Uma série de artigos no jornal The Times de Londres nos últimos dias revelou que mulheres britânicas sobreviventes de casamentos forçados no exterior resgatadas com a ajuda do Departamento do Exterior têm de ressarcir o governo pelo resgate com taxas de cerca de US$ 1.000 (R$ 3.750). Se em seis meses não conseguirem juntar o valor, uma multa de 10% é acrescentada.
As revelações provocaram indignação no Parlamento e levou o secretário do Exterior, Jeremy Hunt, prometer que vai solicitar novos conselhos sobre essa política. “É claro que devemos agir sempre com compaixão e humanidade em cada situação, mas eu quero chegar ao fundo desta questão em particular.”
De acordo com dados do governo sob as Leis de Liberdade da Informação obtidos pelo Times de Londres, 27 sobreviventes de casamentos forçados em 2017 e 55 em 2016 foram trazidas de volta com ajuda Departamento do Exterior. Paquistão é o país com maior número de casos e nem todas as mulheres precisaram de empréstimos do governo para voltar ao Reino Unido.
A professora de criminologia na Universidade de Roehampton, Aisha Gill, que escreveu extensamente sobre o casamento forçado, disse que os empréstimos punitivos minam o trabalho do governo britânico para ajudar a resgatar sobreviventes. “Na minha opinião, a proteção não deveria ter um preço. Elas não deveriam ser punidas por buscarem a proteção do consulado.” Ela disse que o fato de tal política existir revela a tendência das pessoas a minimizar a coerção e o abuso que são elementos centrais nos casamentos forçados.
Aisha ressaltou que o governo intervém em prol das pessoas que estão presas no exterior sem pedir pagamento. E destacou que o fato de que muitas sobreviventes de casamentos forçados serem imigrantes, ou serem de famílias que imigraram recentemente parece torná-las menos simpáticas ao olhar do público.

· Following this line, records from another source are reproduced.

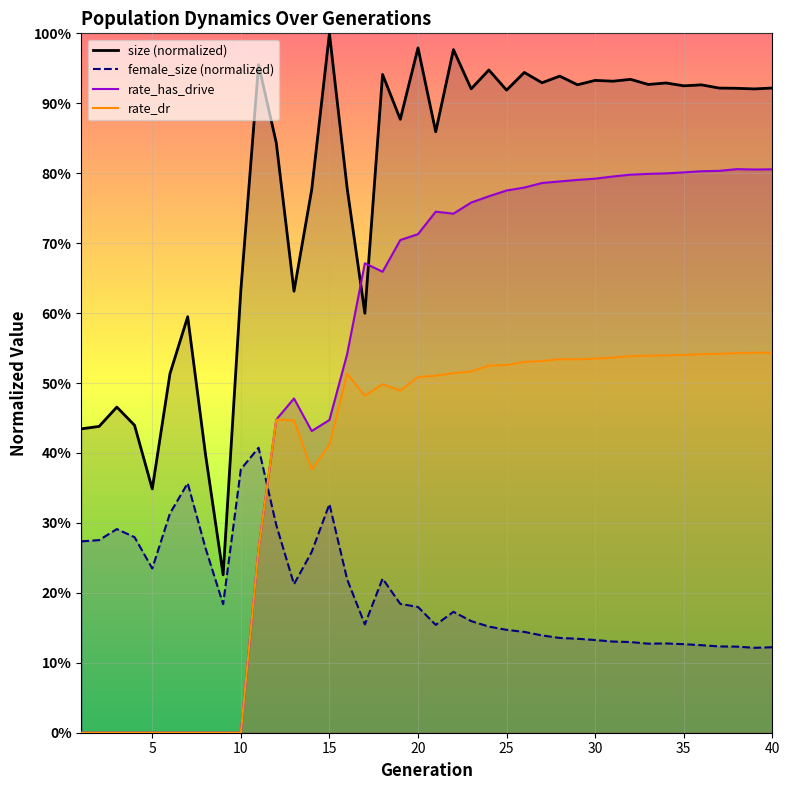

Is the value of rate_has_drive at 21 greater than the value of size at 27?

No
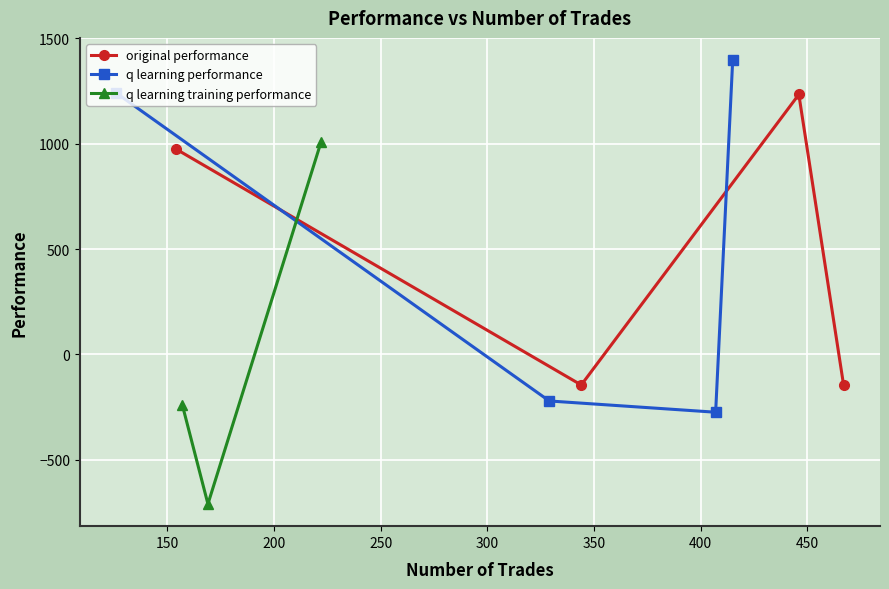

How many interior local valleys does the q learning performance series have?

1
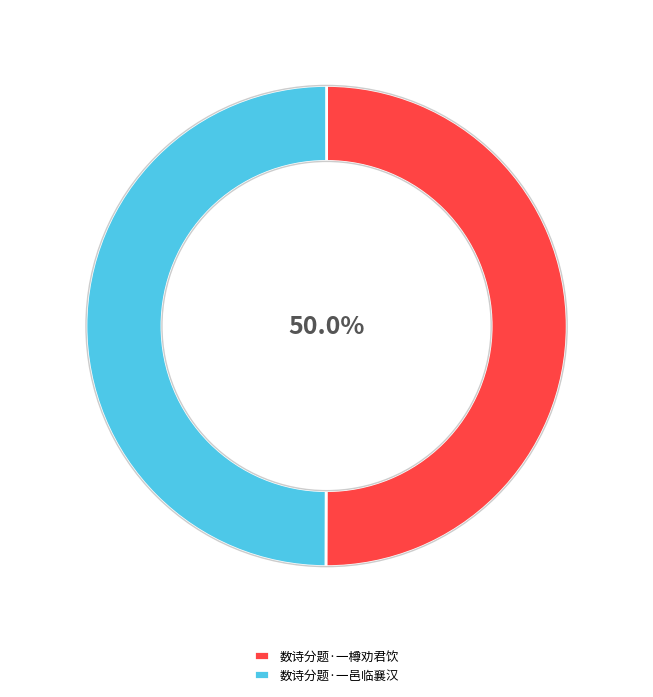

How many segments does this pie chart have?

2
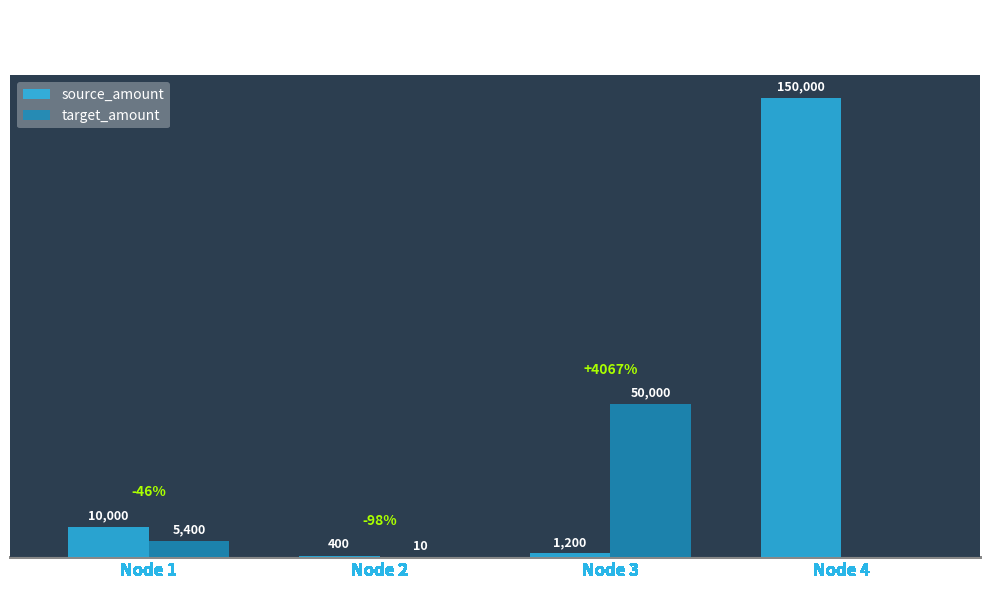

Which series has the largest total across all categories?

source_amount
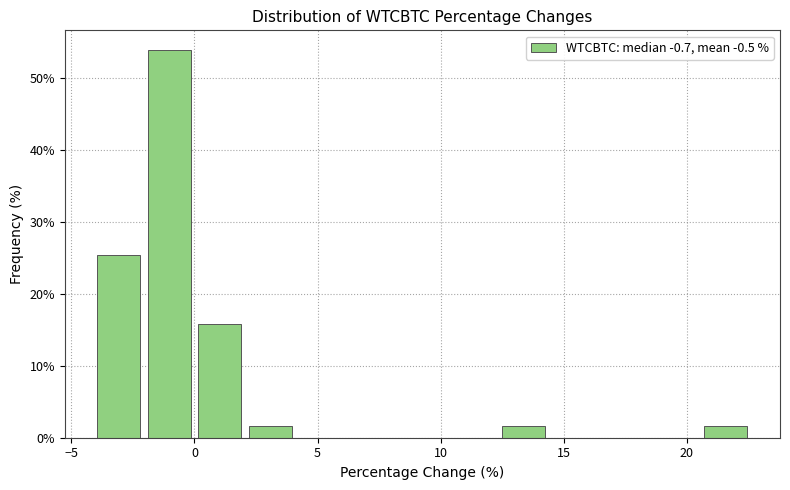

Reading left to right, list every bar in this chart as the range it spans on the x-axis followed by its height. Neither the bar edges nor the heights are printed on the chart, so give them approximately, as read against the axes.

-4.0 to -2.0: 25
-2.0 to 0.0: 54
0.0 to 2.0: 16
2.0 to 4.0: 2
4.0 to 6.0: 0
6.0 to 8.0: 0
8.0 to 10.5: 0
10.5 to 12.5: 0
12.5 to 14.5: 2
14.5 to 16.5: 0
16.5 to 18.5: 0
18.5 to 20.5: 0
20.5 to 22.5: 2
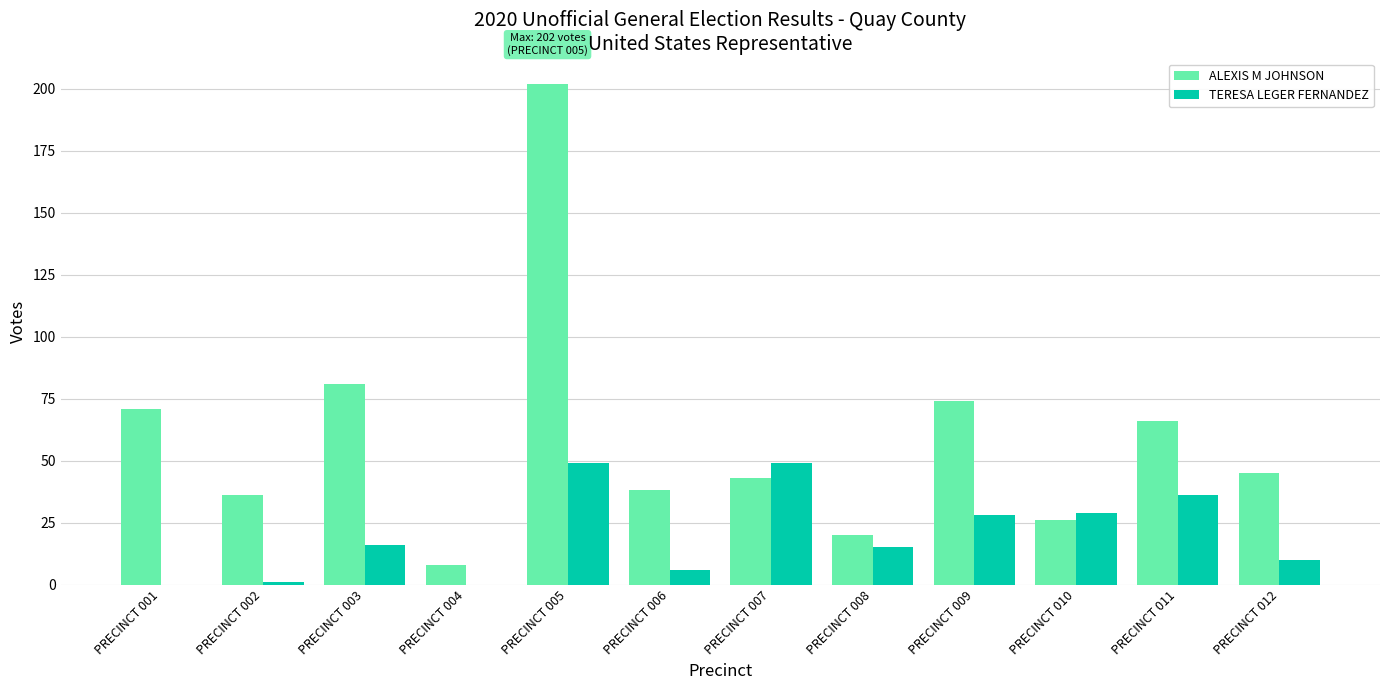

At which label is ALEXIS M JOHNSON closest to 105?

PRECINCT 003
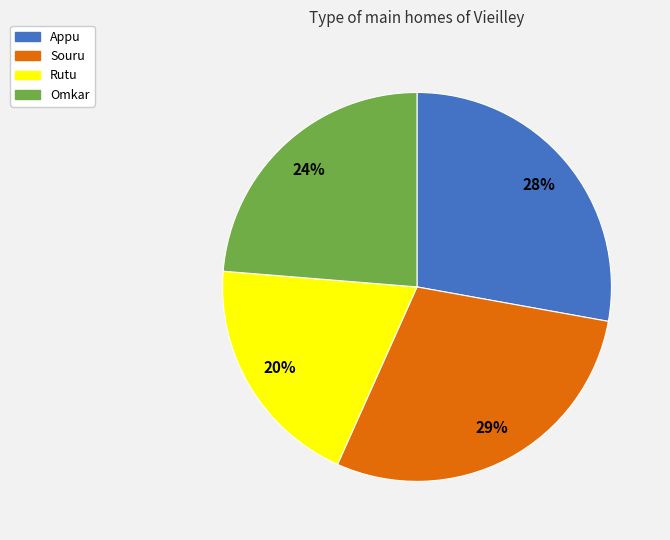

Is it true that Souru is 20% of the pie?

False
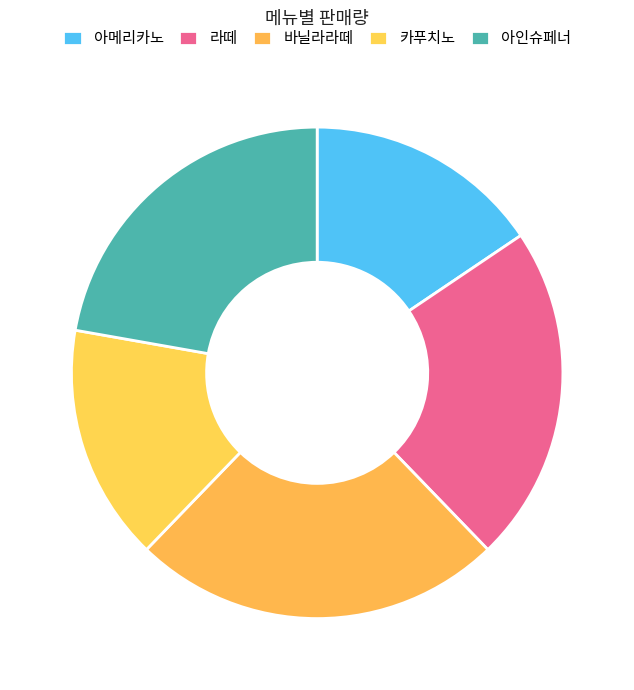

True or false: 바닐라라떼 accounts for 11% of the total.

False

De acordo com reportagem da Folha de S.Paulo, a política de repagamento do governo britânico é uma extensão de sua abordagem aos turistas britânicos ou outros cidadãos que enfrentam problemas no exterior e precisam de ajuda para retornar ao Reino Unido. Pessoas com 18 anos ou mais têm de reembolsar o governo.
Alison Gardner, professora-assistente de sociologia que estuda a escravidão moderna na Universidade de Nottingham disse que assim como o governo não cobraria uma vítima de crime por investigar esse crime, não deveria cobrar das mulheres por trazê-las de volta ao país. Ela destacou que uma dívida de US$ 1.000 (R$ 3.750) pode ser devastadora para uma jovem cuja família tentou obrigá-la a se casar e pode deserdá-la se ela escapar. “É um exemplo dessa política geral de impor os custos a pessoas que sofreram infortúnio, o que conduz a um ciclo de vulnerabilidade crescente”, completa.
Uma porta-voz do Departamento do Exterior falou em um comunicado: “Reconhecemos que um empréstimo de emergência pode ajudar a retirar uma pessoa em dificuldades ou vulnerável do risco quando ela não tem outra opção, mas como são verbas públicas temos a obrigação de recuperar o dinheiro no devido tempo”. Ela disse que o governo também dá dinheiro a casas de abrigo e outras organizações que não cobram de britânicas sobreviventes de casamento forçado para ajudá-las a encontrar um local seguro.